Per la seconda serata reggae del Flowers Festival, in scena giovedì 23 luglio, non poteva mancare una band di casa: in questo caso il concerto, organizzato in collaborazione con la Società Italiana di Medicina di Emergenza-Urgenza (SIMEU), per fortuna ha goduto di un tempo che non ha regalato acquazzoni imprevisti come la sera precedente.

La cosa che lascia sempre sorpresi ai concerti degli Africa Unite è, oltre all’energia della band, in particolare del percussionista Papa Nico, l’elevata eterogeneità del pubblico: infatti tra la folla si possono trovare sia ragazzi sia famiglie con tanto di bambini. A precedere gli Africa sul palco questa volta non c’è una band, ma un gruppo di dottori della SIMEU che stanno portando avanti una campagna di sensibilizzazione contro gli attacchi di cuore.

_Dati forniti_
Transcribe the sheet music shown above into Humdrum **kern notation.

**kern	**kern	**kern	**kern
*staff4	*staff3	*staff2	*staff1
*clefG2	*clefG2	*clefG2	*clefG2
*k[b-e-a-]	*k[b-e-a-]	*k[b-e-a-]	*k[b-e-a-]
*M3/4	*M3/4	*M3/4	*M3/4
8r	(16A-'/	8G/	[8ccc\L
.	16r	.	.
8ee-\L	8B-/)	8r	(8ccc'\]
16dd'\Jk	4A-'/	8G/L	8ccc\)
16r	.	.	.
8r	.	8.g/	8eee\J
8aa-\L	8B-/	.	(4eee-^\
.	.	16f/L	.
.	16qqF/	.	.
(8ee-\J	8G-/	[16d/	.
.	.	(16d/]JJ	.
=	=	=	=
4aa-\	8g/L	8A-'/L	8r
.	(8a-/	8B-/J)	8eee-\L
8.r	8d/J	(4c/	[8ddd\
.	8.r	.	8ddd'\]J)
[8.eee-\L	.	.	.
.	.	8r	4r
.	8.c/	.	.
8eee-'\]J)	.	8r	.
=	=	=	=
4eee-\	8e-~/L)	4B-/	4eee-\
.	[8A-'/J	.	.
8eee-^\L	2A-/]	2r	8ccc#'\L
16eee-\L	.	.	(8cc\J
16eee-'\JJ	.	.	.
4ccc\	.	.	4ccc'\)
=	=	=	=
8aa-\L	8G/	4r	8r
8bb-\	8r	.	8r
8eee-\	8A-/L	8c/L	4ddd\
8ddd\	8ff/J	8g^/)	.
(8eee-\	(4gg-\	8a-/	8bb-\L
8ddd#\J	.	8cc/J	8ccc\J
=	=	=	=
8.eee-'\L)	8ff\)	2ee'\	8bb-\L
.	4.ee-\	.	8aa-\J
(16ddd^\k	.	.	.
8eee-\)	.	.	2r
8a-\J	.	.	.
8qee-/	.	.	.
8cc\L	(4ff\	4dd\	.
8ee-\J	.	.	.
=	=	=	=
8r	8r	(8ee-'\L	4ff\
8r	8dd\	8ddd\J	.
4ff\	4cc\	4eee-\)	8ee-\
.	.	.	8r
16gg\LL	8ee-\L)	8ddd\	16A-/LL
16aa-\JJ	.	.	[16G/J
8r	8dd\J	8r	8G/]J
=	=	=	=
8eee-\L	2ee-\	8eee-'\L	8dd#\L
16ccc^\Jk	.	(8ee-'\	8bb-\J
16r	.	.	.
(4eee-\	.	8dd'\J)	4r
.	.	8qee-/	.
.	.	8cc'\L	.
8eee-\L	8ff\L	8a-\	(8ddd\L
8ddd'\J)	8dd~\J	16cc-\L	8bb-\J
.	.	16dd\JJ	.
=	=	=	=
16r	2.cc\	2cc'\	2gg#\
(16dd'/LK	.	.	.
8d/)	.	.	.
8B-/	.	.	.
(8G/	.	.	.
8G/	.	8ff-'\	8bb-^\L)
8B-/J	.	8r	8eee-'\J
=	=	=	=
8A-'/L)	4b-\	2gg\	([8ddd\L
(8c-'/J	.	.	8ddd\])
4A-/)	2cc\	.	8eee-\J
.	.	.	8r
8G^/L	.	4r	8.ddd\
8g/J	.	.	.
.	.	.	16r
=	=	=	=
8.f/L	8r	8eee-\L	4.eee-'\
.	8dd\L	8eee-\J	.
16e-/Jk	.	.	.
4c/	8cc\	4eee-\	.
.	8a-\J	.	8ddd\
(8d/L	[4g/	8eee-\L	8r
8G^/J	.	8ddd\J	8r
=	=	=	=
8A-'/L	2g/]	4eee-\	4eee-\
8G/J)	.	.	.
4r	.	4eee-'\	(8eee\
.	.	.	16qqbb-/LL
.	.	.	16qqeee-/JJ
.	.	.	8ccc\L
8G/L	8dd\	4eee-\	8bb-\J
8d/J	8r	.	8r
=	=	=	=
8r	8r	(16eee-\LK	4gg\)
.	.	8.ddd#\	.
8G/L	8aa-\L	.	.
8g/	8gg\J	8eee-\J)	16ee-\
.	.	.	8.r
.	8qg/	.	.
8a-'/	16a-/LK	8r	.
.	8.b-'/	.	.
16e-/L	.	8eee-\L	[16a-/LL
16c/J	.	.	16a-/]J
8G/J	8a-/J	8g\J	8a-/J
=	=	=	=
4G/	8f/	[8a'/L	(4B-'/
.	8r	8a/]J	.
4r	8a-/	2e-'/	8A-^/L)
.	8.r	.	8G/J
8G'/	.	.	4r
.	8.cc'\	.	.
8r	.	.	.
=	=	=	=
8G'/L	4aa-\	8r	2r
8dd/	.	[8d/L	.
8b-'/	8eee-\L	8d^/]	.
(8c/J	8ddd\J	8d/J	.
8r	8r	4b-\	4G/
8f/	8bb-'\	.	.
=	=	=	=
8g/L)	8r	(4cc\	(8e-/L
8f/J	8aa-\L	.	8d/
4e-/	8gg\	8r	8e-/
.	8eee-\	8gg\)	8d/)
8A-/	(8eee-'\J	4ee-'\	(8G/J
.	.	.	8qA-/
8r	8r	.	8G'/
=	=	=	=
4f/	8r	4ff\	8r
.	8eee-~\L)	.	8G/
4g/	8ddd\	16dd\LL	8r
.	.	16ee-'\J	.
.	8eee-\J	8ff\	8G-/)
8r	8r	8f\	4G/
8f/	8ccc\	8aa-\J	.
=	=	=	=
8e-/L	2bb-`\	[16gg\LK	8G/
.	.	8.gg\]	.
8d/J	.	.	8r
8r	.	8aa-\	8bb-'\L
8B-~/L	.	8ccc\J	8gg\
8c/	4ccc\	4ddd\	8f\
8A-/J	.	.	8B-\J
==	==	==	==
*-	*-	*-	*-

_Consegna_
Modifica il brano sul concerto degli Africa Unite: riscrivi la parte tra "Per la seconda" e "attacchi di cuore.", estremi inclusi, mettendo "temporali" al posto di "acquazzoni".

_Spazio risposta_
Per la seconda serata reggae del Flowers Festival, in scena giovedì 23 luglio, non poteva mancare una band di casa: in questo caso il concerto, organizzato in collaborazione con la Società Italiana di Medicina di Emergenza-Urgenza (SIMEU), per fortuna ha goduto di un tempo che non ha regalato temporali imprevisti come la sera precedente.

La cosa che lascia sempre sorpresi ai concerti degli Africa Unite è, oltre all’energia della band, in particolare del percussionista Papa Nico, l’elevata eterogeneità del pubblico: infatti tra la folla si possono trovare sia ragazzi sia famiglie con tanto di bambini. A precedere gli Africa sul palco questa volta non c’è una band, ma un gruppo di dottori della SIMEU che stanno portando avanti una campagna di sensibilizzazione contro gli attacchi di cuore.